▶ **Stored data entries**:

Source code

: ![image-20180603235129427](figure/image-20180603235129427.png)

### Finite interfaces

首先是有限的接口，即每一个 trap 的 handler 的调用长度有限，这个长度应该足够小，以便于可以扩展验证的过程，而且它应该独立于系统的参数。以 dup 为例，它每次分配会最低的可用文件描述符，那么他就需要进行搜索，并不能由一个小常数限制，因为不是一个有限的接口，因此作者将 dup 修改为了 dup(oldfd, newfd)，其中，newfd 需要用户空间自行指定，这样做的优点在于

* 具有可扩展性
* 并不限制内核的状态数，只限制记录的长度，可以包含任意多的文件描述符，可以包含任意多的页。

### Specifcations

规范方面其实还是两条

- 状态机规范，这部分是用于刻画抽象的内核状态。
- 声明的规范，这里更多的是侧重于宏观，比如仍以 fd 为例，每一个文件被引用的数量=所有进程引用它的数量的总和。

▶ **Problem**: Each line of the data must be written out exactly as it appears.

▶ **Answer to the exercise**:
Source code

: ![image-20180603235129427](figure/image-20180603235129427.png)

### Finite interfaces

首先是有限的接口，即每一个 trap 的 handler 的调用长度有限，这个长度应该足够小，以便于可以扩展验证的过程，而且它应该独立于系统的参数。以 dup 为例，它每次分配会最低的可用文件描述符，那么他就需要进行搜索，并不能由一个小常数限制，因为不是一个有限的接口，因此作者将 dup 修改为了 dup(oldfd, newfd)，其中，newfd 需要用户空间自行指定，这样做的优点在于

* 具有可扩展性
* 并不限制内核的状态数，只限制记录的长度，可以包含任意多的文件描述符，可以包含任意多的页。

### Specifcations

规范方面其实还是两条

- 状态机规范，这部分是用于刻画抽象的内核状态。
- 声明的规范，这里更多的是侧重于宏观，比如仍以 fd 为例，每一个文件被引用的数量=所有进程引用它的数量的总和。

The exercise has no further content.